Damião de Góis, “Chronica do Felicissimo Rey D. Emanuel da Gloriosa Memória”

“O Rossio abria-se como uma ferida infetada inçada de enxames de pessoas vociferantes. Apinhavam-se em volta de carruagens enfeitadas, gritavam pelas grandes arcadas do Hospital de Todos os Santos, debruçavam-se em risadas das varandas e dos beirais das janelas. (…) Acima das cabeças da multidão, viam-se subir colunas de fumo espesso em frente da Igrejas dos Dominicanos. (…) De repente, avistei Mestre Salomão, o ourives, na orça da multidão. Tinha as mãos amarradas atrás das costas por um gigantes corpulento, com a musculatura lustrosa de um ferreiro. O cabelo e o pescoço do ourives estavam sujos de fezes. (…) Enfiei-me entre as pessoas para o seguir e fui arrastado para o centro por uma corrente inesperada. (…) atingi finalmente uma clareira. Uma pira. Chamas crepitantes. Gavinhas de fogo laranja e verdes desenrolando-se em direção ao telhado da igreja. No campanário, um frade dominicano com uma grande papada empunhava uma espada com uma cabeça decepada na ponta e exortava a populção com uma voz irosa:
– Morte aos heréticos! Matai esses judeus do demónio! Que a justiça do Senhor caia sobre eles! Fazei-os pagar pelos crimes contra as crianças cristãs! Fazei-os…

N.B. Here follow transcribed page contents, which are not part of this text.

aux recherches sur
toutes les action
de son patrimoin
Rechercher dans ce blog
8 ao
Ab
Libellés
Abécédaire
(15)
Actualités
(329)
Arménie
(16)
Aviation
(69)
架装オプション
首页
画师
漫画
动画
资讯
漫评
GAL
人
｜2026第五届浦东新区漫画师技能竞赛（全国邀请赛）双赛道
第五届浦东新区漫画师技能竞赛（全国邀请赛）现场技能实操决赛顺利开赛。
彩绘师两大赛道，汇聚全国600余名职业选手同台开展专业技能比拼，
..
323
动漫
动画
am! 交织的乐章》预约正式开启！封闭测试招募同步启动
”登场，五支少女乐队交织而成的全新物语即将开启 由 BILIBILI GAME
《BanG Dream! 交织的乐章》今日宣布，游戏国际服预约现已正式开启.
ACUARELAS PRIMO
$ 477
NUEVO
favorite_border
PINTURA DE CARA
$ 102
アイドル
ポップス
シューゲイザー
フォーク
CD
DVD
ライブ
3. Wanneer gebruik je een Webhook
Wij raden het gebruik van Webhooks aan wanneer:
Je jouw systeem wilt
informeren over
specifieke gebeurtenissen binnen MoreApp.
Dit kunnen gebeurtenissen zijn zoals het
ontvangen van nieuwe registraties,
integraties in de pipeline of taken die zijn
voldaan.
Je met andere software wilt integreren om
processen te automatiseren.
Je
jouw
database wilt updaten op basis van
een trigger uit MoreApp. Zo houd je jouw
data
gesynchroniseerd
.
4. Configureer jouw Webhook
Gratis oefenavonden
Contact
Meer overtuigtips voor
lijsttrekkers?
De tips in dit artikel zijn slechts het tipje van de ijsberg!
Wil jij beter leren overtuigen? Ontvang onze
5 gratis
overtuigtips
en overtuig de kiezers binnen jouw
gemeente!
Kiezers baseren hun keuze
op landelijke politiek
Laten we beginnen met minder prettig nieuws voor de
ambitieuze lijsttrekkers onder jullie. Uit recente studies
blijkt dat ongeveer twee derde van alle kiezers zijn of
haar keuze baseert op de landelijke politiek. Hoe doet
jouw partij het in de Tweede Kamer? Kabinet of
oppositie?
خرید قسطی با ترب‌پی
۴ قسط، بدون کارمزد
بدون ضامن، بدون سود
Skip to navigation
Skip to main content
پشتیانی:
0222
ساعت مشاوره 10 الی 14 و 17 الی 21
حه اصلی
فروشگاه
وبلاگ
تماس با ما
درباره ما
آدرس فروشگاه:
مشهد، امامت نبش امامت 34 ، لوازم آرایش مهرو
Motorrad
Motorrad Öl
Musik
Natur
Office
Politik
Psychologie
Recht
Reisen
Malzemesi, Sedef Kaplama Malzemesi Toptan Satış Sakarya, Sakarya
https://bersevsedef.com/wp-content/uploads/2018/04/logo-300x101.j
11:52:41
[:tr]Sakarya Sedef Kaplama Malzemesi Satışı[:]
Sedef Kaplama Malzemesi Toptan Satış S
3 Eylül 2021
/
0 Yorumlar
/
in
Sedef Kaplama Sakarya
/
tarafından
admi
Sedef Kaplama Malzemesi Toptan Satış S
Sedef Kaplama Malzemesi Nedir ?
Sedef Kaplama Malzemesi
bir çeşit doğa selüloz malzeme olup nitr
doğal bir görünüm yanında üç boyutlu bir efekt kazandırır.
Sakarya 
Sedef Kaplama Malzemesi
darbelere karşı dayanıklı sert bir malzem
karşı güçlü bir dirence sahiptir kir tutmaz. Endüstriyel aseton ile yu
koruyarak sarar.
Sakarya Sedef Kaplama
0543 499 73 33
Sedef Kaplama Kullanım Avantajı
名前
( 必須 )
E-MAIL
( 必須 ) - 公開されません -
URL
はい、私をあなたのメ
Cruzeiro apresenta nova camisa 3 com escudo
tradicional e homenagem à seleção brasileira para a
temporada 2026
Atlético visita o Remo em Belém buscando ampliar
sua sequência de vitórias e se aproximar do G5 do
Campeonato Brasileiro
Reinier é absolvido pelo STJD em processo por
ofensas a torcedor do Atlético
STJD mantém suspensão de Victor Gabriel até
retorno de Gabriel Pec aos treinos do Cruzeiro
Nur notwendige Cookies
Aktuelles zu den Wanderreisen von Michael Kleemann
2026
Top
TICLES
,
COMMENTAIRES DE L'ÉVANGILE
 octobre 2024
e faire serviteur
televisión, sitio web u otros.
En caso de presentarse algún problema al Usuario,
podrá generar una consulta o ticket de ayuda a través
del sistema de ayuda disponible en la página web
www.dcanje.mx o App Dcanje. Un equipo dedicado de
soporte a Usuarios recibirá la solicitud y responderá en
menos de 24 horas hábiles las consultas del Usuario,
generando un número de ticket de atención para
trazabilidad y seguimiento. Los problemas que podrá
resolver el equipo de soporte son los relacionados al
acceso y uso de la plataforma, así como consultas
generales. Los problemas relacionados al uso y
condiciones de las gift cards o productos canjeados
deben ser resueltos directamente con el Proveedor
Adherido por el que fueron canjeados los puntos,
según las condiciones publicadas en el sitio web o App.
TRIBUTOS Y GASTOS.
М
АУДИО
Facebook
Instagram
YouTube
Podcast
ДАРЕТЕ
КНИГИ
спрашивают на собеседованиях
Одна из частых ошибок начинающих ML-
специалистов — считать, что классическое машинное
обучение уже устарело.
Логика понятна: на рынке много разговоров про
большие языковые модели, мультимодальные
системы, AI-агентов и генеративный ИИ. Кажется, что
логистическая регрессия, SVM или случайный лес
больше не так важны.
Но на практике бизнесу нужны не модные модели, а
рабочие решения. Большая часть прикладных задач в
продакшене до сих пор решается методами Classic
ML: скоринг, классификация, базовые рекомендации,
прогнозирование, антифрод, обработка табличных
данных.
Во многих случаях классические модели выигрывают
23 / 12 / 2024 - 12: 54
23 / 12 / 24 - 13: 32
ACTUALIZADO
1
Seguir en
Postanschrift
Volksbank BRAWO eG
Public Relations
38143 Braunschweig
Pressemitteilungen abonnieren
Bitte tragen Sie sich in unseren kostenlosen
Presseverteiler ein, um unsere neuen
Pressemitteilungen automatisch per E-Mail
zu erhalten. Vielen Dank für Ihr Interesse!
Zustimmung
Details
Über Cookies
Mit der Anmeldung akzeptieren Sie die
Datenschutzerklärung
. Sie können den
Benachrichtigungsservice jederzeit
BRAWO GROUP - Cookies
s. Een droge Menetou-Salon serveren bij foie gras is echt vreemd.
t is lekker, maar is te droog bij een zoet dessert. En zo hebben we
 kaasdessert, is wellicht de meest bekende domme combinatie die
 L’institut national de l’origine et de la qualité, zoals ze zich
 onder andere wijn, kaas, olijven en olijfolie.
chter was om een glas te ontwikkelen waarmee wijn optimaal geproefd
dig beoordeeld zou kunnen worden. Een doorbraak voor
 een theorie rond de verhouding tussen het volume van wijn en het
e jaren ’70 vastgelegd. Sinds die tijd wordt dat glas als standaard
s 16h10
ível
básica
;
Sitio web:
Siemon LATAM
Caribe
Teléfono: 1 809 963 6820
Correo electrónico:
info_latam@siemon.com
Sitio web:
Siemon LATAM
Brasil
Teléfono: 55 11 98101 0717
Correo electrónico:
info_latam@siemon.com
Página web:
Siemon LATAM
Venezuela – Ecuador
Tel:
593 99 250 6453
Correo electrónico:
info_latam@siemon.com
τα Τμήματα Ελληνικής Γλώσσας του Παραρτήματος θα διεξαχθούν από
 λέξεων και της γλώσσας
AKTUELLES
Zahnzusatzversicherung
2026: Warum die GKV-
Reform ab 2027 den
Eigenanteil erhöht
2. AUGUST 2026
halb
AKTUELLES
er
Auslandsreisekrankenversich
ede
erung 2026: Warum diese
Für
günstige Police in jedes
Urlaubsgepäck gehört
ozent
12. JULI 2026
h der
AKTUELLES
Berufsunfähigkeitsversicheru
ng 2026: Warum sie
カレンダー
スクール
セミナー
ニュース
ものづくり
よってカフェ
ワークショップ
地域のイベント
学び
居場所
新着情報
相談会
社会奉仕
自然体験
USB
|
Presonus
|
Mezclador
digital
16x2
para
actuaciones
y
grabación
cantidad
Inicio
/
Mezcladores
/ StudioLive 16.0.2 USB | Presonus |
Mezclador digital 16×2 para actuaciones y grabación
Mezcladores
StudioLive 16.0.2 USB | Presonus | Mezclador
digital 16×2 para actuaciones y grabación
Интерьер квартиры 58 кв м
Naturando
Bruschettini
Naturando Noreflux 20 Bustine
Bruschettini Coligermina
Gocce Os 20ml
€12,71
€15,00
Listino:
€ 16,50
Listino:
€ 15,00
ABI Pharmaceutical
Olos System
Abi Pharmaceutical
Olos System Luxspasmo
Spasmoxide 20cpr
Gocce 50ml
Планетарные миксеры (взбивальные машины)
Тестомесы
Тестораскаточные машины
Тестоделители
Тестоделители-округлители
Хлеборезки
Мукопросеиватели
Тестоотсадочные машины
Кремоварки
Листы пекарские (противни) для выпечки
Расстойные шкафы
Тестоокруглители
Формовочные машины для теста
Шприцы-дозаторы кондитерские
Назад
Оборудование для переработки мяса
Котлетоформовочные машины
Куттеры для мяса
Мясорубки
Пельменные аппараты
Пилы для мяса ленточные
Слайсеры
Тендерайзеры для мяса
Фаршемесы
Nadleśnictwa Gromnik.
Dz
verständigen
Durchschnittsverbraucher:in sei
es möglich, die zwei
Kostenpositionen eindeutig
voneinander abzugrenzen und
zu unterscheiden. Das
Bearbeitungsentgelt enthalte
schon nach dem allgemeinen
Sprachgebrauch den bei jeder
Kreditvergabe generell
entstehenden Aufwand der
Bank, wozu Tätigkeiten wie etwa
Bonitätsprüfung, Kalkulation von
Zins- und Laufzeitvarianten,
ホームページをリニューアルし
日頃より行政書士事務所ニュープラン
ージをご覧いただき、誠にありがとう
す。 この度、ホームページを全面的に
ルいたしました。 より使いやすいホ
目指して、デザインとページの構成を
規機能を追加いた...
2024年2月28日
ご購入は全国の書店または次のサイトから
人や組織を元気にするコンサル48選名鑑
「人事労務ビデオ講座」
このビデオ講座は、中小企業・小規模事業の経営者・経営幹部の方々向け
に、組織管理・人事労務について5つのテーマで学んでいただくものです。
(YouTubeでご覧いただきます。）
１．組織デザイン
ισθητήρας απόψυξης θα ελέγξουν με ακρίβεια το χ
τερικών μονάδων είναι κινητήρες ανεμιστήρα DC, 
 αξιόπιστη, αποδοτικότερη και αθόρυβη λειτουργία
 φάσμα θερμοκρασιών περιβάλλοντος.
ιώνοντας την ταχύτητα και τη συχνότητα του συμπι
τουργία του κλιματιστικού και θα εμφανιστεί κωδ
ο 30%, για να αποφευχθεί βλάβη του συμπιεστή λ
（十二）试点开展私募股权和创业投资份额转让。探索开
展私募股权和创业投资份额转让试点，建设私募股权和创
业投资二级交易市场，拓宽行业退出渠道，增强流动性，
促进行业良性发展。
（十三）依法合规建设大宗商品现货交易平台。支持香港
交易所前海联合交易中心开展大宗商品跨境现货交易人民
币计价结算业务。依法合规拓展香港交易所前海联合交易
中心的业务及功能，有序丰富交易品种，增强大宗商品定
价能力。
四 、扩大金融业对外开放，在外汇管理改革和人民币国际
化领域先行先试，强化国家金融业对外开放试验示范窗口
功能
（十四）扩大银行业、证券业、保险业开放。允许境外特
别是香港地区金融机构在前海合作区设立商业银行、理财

O fogo causava uma calor infernal, alimentado pela massa dos corpos judeus que lhe tinham sido lançados. (…) A toda a volta da pira havia poças de sangue de onde emergiam corpos mutilados.”
Richard Zimler, “O Último Cabalista em Lisboa”

“O massacre de Lisboa em 1506 não está incluído nos currículos escolares e caiu no esquecimento.”